Complementation-activated light microscopy (CALM) imaging. A protein of interest is fused to the large fragment of a nonfluorescent split-GFP, expressed in cells and detected by exogenously providing synthetic versions of the peptide fragment complementary to the split-GFP. The activation of GFP depends on the stochastic binding of the complementary fragment and the chromophore maturation time. Adjusting peptide concentrations and incubation times allows for only a subset of the fusion proteins to be switched on (green circles), despite their high expression in cells (gray circles).

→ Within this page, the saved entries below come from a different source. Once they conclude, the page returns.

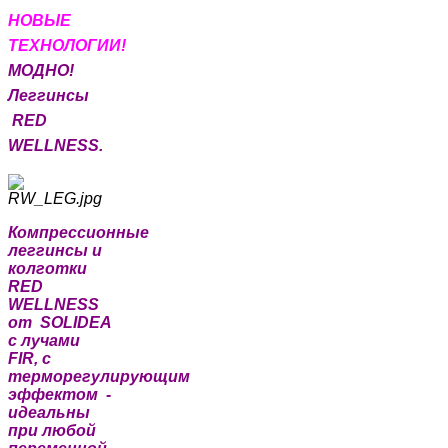
НОВЫЕ
Т
ЕХНОЛОГИИ!
МОДНО!
Леггинсы
RED
WELLNESS.
Компрессионные
леггинсы и
колготки
RED
WELLNESS
от SOLIDEA
с лучами
FIR, с
терморегулирующим
эффектом -
идеальны
при любой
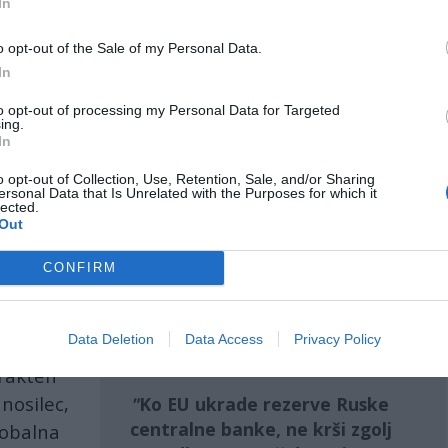
In
da bi sodila
nepristransko
, je jasno, da se pravna
o opt-out of the Sale of my Personal Data.
In
s Russias taking of Berlin and Nazi Germany as an
to opt-out of processing my Personal Data for Targeted
ing.
In
otic thing this fool has said so far.
o opt-out of Collection, Use, Retention, Sale, and/or Sharing
ersonal Data that Is Unrelated with the Purposes for which it
lected.
Out
, 2025
CONFIRM
va, se z njo sesuva zaupanje, in ko se zaupanje
eloten povojni finančni red. Prav tukaj nevednost
erodna, ampak
nevarna
.
Data Deletion
Data Access
Privacy Policy
trakten
nosilec,
Ko EU
ukrade rezerve Ruske
centralne banke
, ne krši zgolj
lobalna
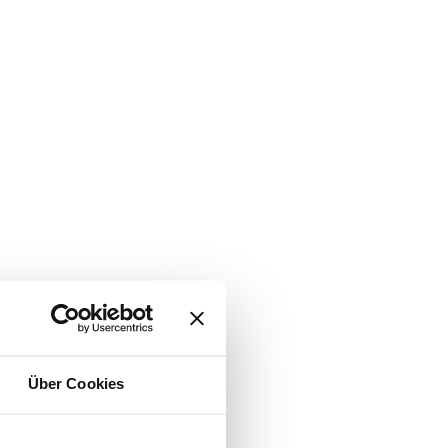
Über Cookies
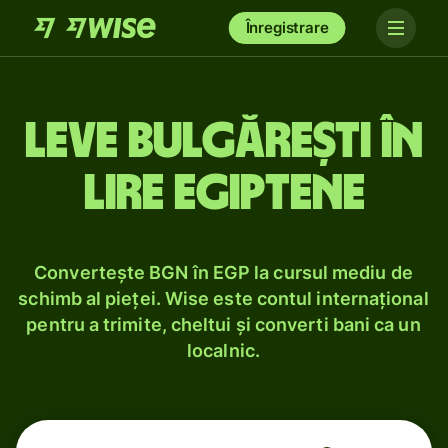
Înregistrare
Leve bulgărești în
lire egiptene
Convertește BGN în EGP la cursul mediu de
schimb al pieței. Wise este contul internațional
pentru a trimite, cheltui și converti bani ca un
localnic.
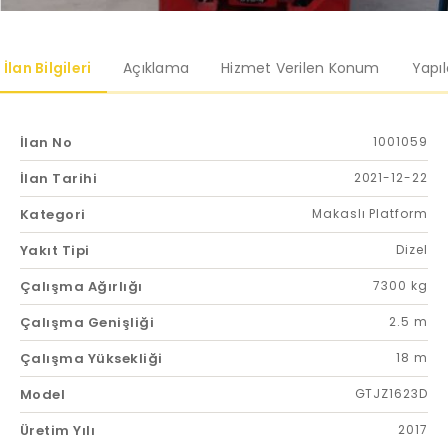
İlan Bilgileri
Açıklama
Hizmet Verilen Konum
Yapı
İlan No
1001059
İlan Tarihi
2021-12-22
Kategori
Makaslı Platform
Yakıt Tipi
Dizel
Çalışma Ağırlığı
7300 kg
Çalışma Genişliği
2.5 m
Çalışma Yüksekliği
18 m
Model
GTJZ1623D
Üretim Yılı
2017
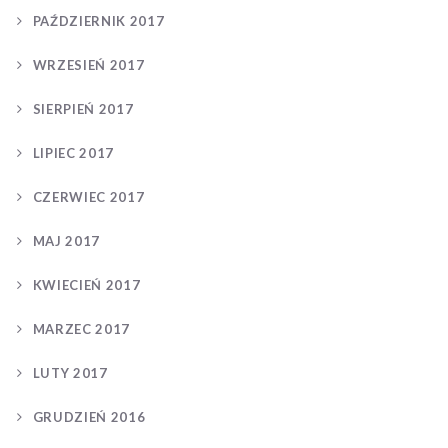
PAŹDZIERNIK 2017
WRZESIEŃ 2017
SIERPIEŃ 2017
LIPIEC 2017
CZERWIEC 2017
MAJ 2017
KWIECIEŃ 2017
MARZEC 2017
LUTY 2017
GRUDZIEŃ 2016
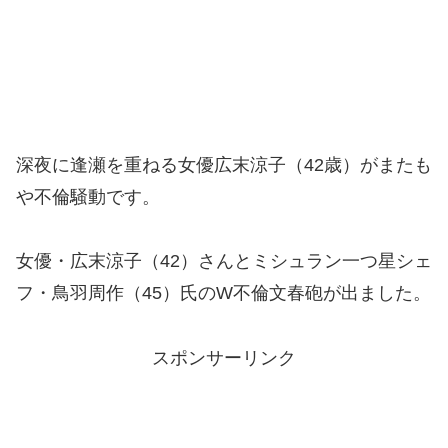
深夜に逢瀬を重ねる女優広末涼子（42歳）がまたも
や不倫騒動です。
女優・広末涼子（42）さんとミシュラン一つ星シェ
フ・鳥羽周作（45）氏のW不倫文春砲が出ました。
スポンサーリンク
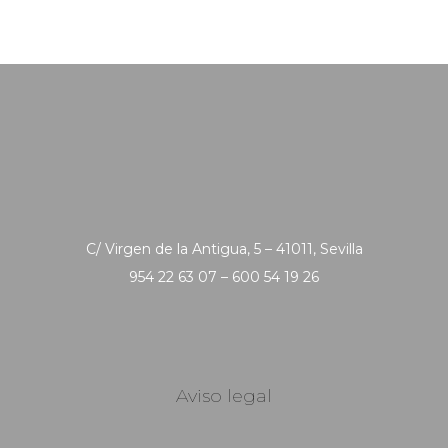
C/ Virgen de la Antigua, 5 – 41011, Sevilla
954 22 63 07 – 600 54 19 26
Aviso legal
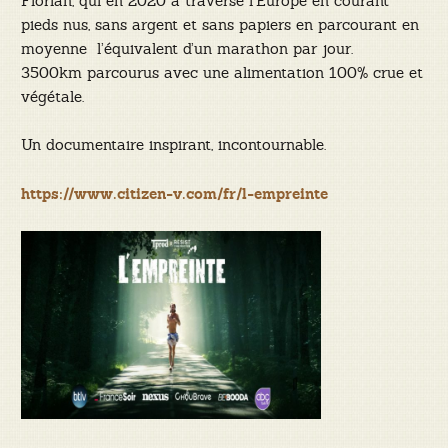
Florian, qui en 2020 à traversé l’Europe en courant
pieds nus, sans argent et sans papiers en parcourant en
moyenne l’équivalent d’un marathon par jour.
3500km parcourus avec une alimentation 100% crue et
végétale.
Un documentaire inspirant, incontournable.
https://www.citizen-v.com/fr/l-empreinte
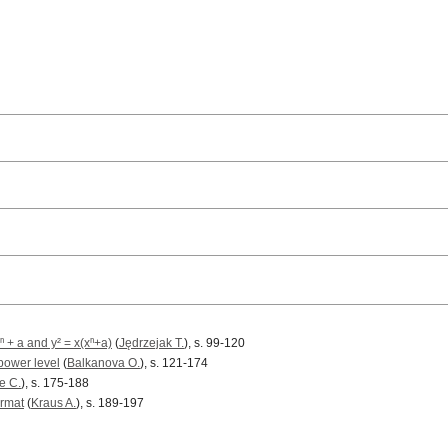
ⁿ + a and y² = x(xⁿ+a)
(
Jędrzejak T.
), s. 99-120
power level
(
Balkanova O.
), s. 121-174
e C.
), s. 175-188
ermat
(
Kraus A.
), s. 189-197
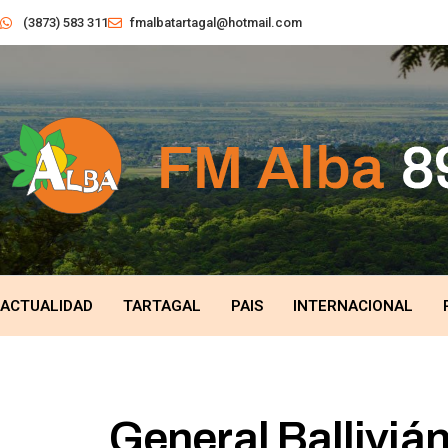
(3873) 583 311
fmalbatartagal@hotmail.com
ACTUALIDAD
TARTAGAL
PAIS
INTERNACIONAL
General Ballivián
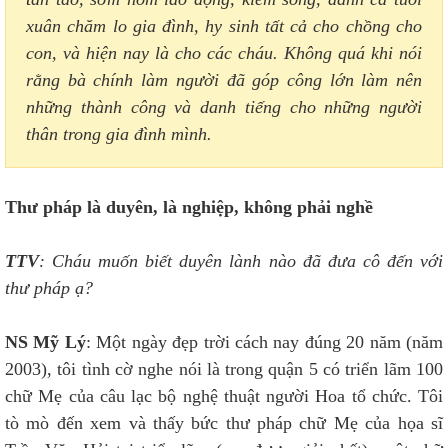
xuân chăm lo gia đình, hy sinh tất cả cho chồng cho
con, và hiện nay là cho các cháu. Không quá khi nói
rằng bà chính làm người đã góp công lớn làm nên
những thành công và danh tiếng cho những người
thân trong gia đình mình.
Thư pháp là duyên, là nghiệp, không phải nghề
TTV
: Cháu muốn biết duyên lành nào đã đưa cô đến với
thư pháp ạ?
NS Mỹ Lý
: Một ngày đẹp trời cách nay đúng 20 năm (năm
2003), tôi tình cờ nghe nói là trong quận 5 có triển lãm 100
chữ Mẹ của câu lạc bộ nghệ thuật người Hoa tổ chức. Tôi
tò mò đến xem và thấy bức thư pháp chữ Mẹ của họa sĩ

Thousands of individual proteins can be progressively highlighted and continuously detected with minimal background. This allows for a high-resolution localization of their position by Gaussian fitting and nanometer precision tracking of their diffusion in living cells. Using split-GFP as Förster resonance energy transfer (FRET) donors and fluorescently labeled complementary peptides, specific targeting and high-resolution tracking of individual fusion proteins was also performed in the low-background far-red region of the light spectrum (red circles) even at fluorophore concentrations that normally prevent SM imaging (direct detection).